[Begin SOURCE DOCUMENT]

The real question is why? Why are we still going through the ecumenical motions with the Anglicans, for all the world as though they had (or had some possibility of gaining) the same kind of ecclesial reality as the Orthodox? Why does the Anglican Roman Catholic International Commission (ARCIC) still meet, as though Anglican ordinations to their episcopate of openly gay men living with their partners, and also of women to their priesthood and episcopate, despite the warnings of successive popes of the fact that these steps would erect insuperable barriers to unity with the Catholic Church, why do we still carry on with the farce of behaving as though these insuperable barriers just did not exist at all?

In a press release yesterday, the Pontifical Council for Promoting Christian Unity, without the slightest apparent ironical intention, stated that “This brief visit is of particular interest since it is the first meeting of the Archbishop and the Pope since their inaugurations, which took place at about the same time, just over two months ago.” So? Why is that of particular interest? Why is it of any interest at all? Well: “This visit”, they go on “is an opportunity for the Archbishop and Pope Francis to review the present state of relations between the Roman Catholic Church and Anglican Communion.” But what does that mean? Will they talk about the fact that since the ordination of women to the Anglican version of the priesthood, the possibility of reunion between the two churches has been made an impossibility for all time?”.

No: they will not; they will talk of other things. They will talk of nice things, not awkward things like the state of internal schism within Anglicanism which makes any talk of unity between Catholics and Anglicans so utterly futile in any case (because you have to ask WHICH Anglicans). So, “they will talk of many things: Of shoes and ships and sealing-wax /Of cabbages and kings /And why the sea is boiling hot /And whether pigs have wings.”

[End SOURCE DOCUMENT]
[Begin ENTRIES SUPPLIED]

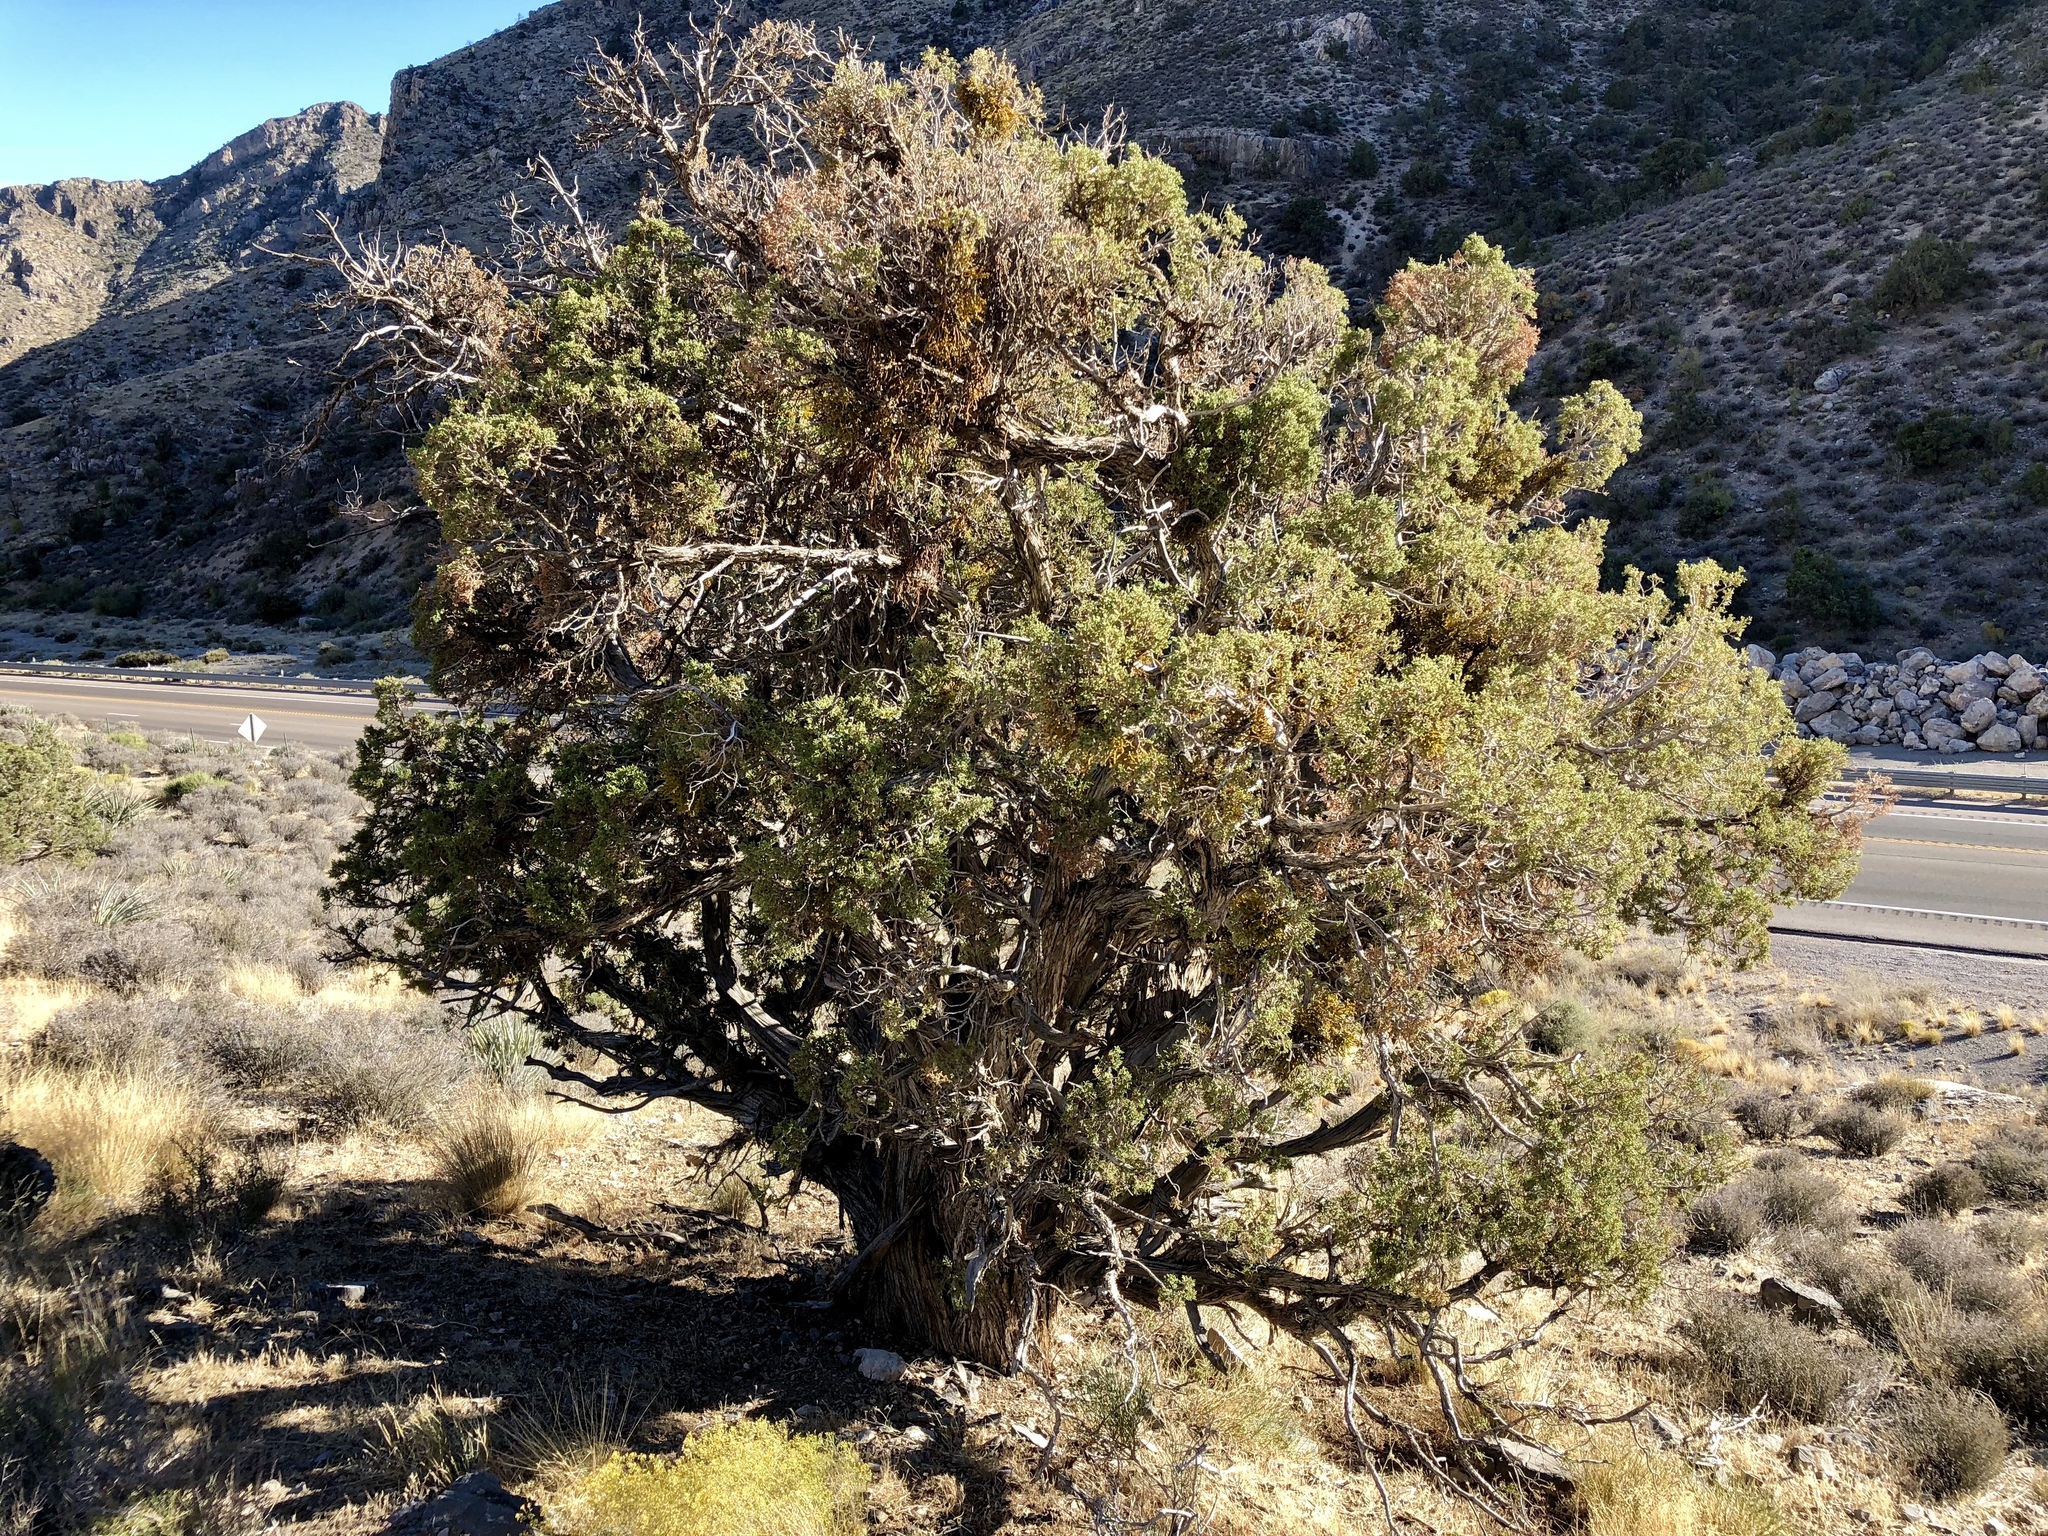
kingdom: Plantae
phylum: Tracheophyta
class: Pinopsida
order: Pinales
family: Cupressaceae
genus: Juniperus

[End ENTRIES SUPPLIED]
[Begin ENTRIES SUPPLIED]

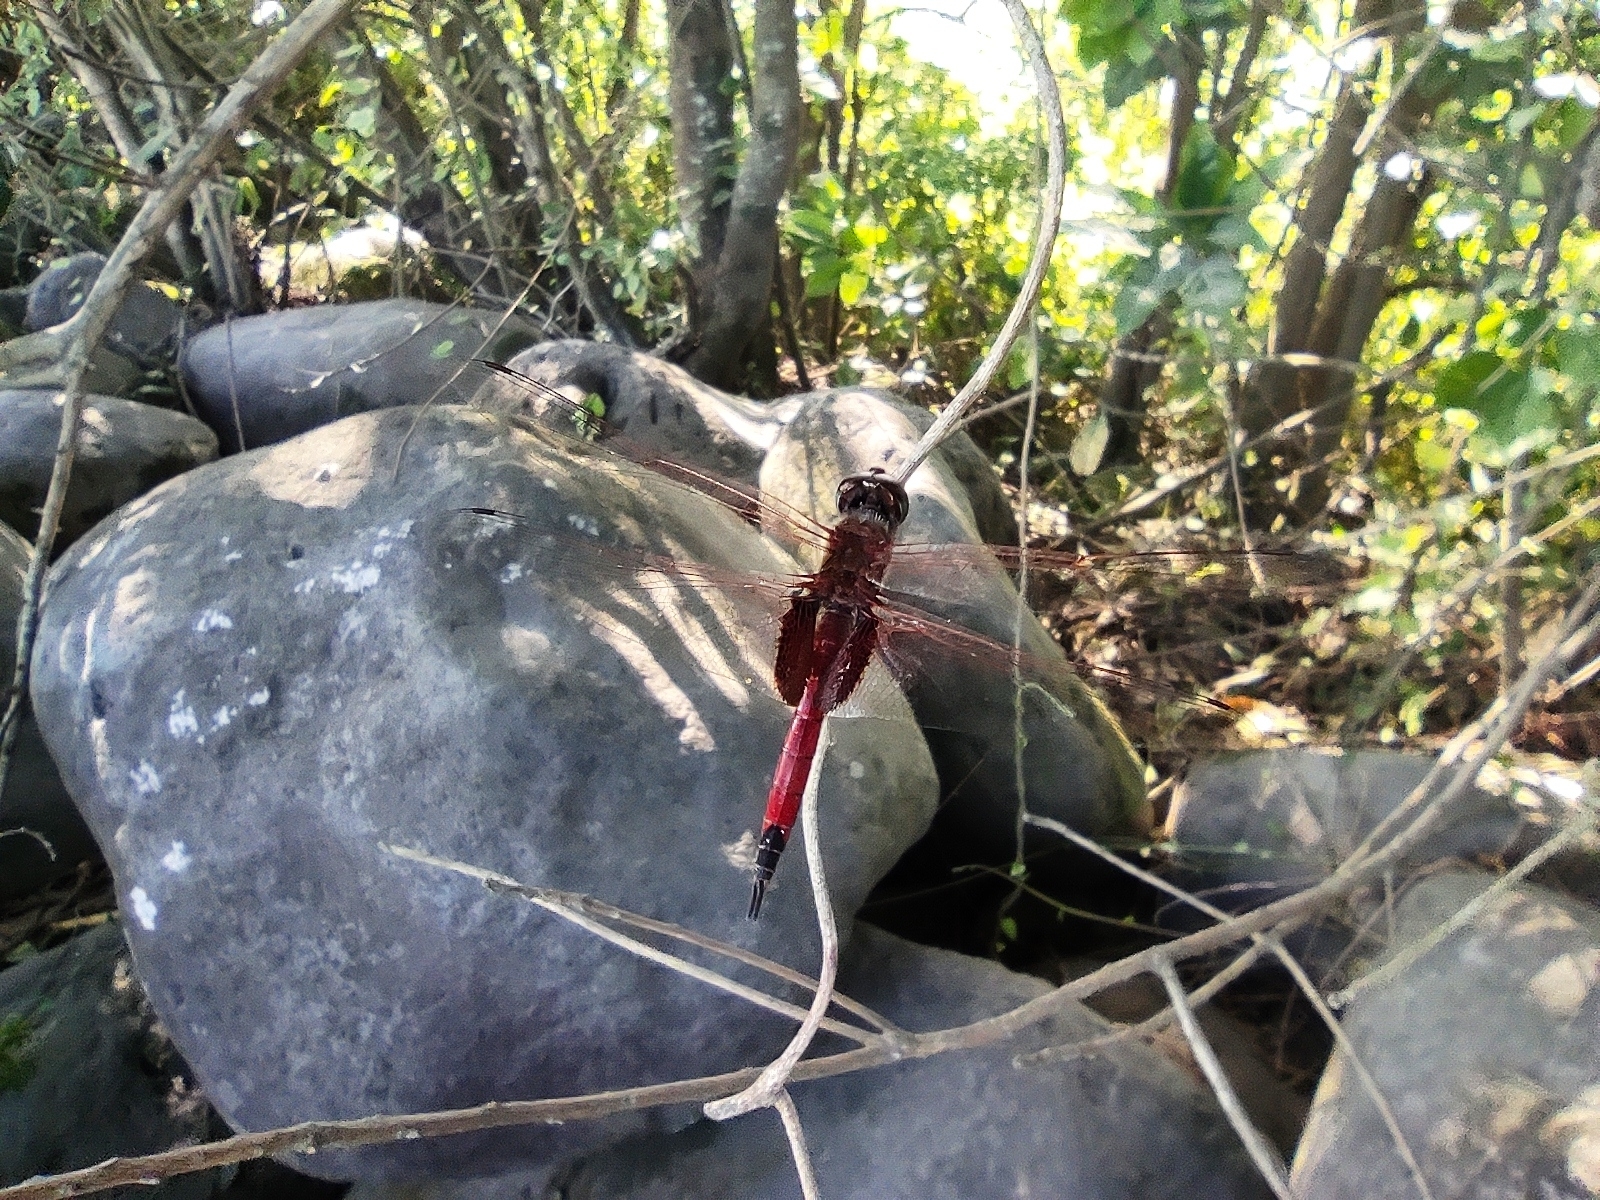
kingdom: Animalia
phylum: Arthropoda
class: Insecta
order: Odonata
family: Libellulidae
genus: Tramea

[End ENTRIES SUPPLIED]

- [WRITTEN EXERCISE]: The verse that closes the passage above on Anglican–Catholic relations names several things "they will talk of" before "And why the sea is boiling hot." List each of those things.

- [OUTPUT]: Shoes, ships, sealing-wax, cabbages, kings